During 1922 to 1930, the Logården was rebuilt from the former English park to a more open area with pools of water on either side of the walkway leading from the East Arch to the Skeppsbron.

In 1956 to 1958, Gustav III's Museum of Antiquities was restored. Architect and Chief Intendant Ivar Tengbom was appointed for the work. The Treasury was opened in 1970 and the Tre Kronor Museum in 1999.In 2018 600 solar panels were installed on the roof of the palace and are expected to generate an annual output of 170 MWh or at least twelve percent of the palace's annual electricity consumption.

Stockholm Palace

Overview

The palace is made of brick and sandstone. The roofs are covered with copper and are slanting inward towards the inner courtyard. On the main building they are encircled by a balustrade made of stone. The building consists of four rows, commonly named after the four cardinal directions.
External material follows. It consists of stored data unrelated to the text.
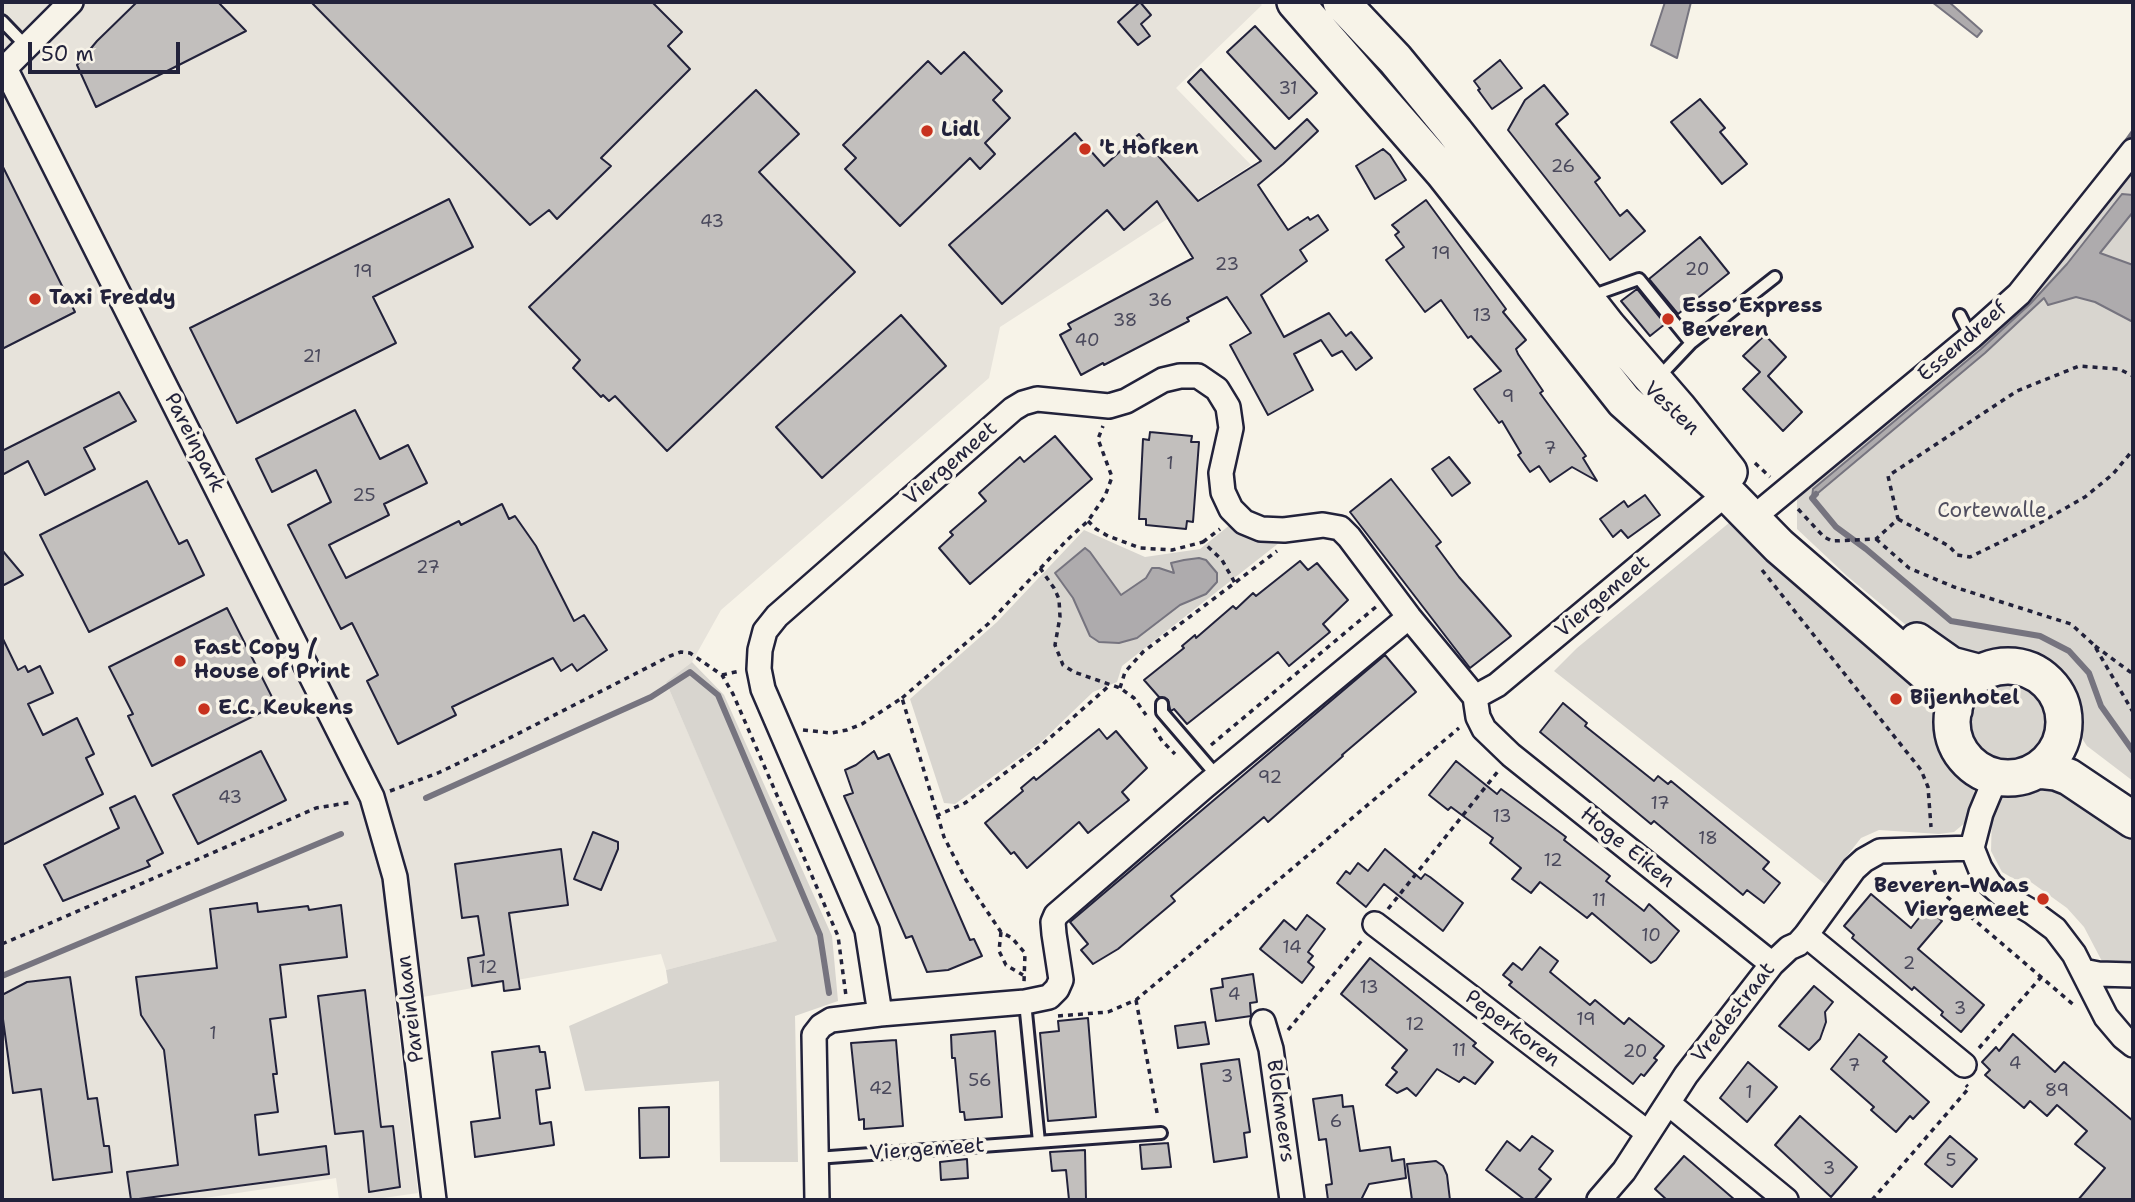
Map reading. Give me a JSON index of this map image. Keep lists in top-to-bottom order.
{
  "streets": {
    "main road": ["Vesten"],
    "street": [
      "Essendreef",
      "Pareinpark",
      "Viergemeet",
      "Hoge Eiken",
      "Pareinlaan",
      "Vredestraat",
      "Peperkoren",
      "Blokmeers"
    ]
  },
  "crossings": [
    ["Vesten", "Viergemeet"],
    ["Pareinpark", "Pareinlaan"],
    ["Viergemeet", "Hoge Eiken"],
    ["Hoge Eiken", "Vredestraat"],
    ["Vredestraat", "Peperkoren"]
  ],
  "parks": ["Cortewalle"],
  "places": [
    "Lidl",
    "'t Hofken",
    "Taxi Freddy",
    "Esso Express Beveren",
    "Fast Copy / House of Print",
    "Bijenhotel",
    "E.C. Keukens",
    "Beveren-Waas Viergemeet"
  ],
  "house_numbers": [
    "31",
    "26",
    "43",
    "19",
    "23",
    "20",
    "19",
    "36",
    "13",
    "38",
    "40",
    "21",
    "9",
    "7",
    "1",
    "25",
    "27",
    "92",
    "43",
    "17",
    "13",
    "18",
    "12",
    "11",
    "10",
    "14",
    "2",
    "12",
    "13",
    "4",
    "3",
    "19",
    "12",
    "1",
    "11",
    "20",
    "4",
    "7",
    "3",
    "56",
    "42",
    "89",
    "1",
    "6",
    "5",
    "3"
  ],
  "scale_bar": "50 m"
}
The facades of the palace were each given their own design and not the same as the original northern row. A triumphal arch in splendid Baroque style framed the entrance and the stairwell in the middle of the southern facade, and niches for statues were placed at every second window ledge. The middle parts of the east and west facades were adorned with Baroque pilasters, herms and statues. The palace has a total of 28 statues, 717 balusters, 242 volutes, 972 windows, 31,600 window panes and approximately 7,500 windows, doors and gates. The facade is covered with circa 9,500 m2 (102,000 sq ft) of dimension stone and 11,000 m2 (120,000 sq ft) of plaster. The main building, without the wings, is 115 by 120 m (377 by 394 ft) and encloses the Inre borggården (the Inner Courtyard).

Projecting from the corners of the main building are four wings facing the east and the west. Between the two eastern wings is the Logården, and between the two western wings is the Outer Courtyard. All the wings are 16 m (52 ft) wide and 48 m (157 ft) long except for the southwest wing which is 11 m (36 ft) long because of the position of the Storkyrkan. The asymmetry is concealed by the two detached, semicircular wings the Högvaktsflygeln (The Royal Guards Wing) and the Kommendantsflygeln (the Commanders Wing).

Approximately 800,000 people visit the palace each year.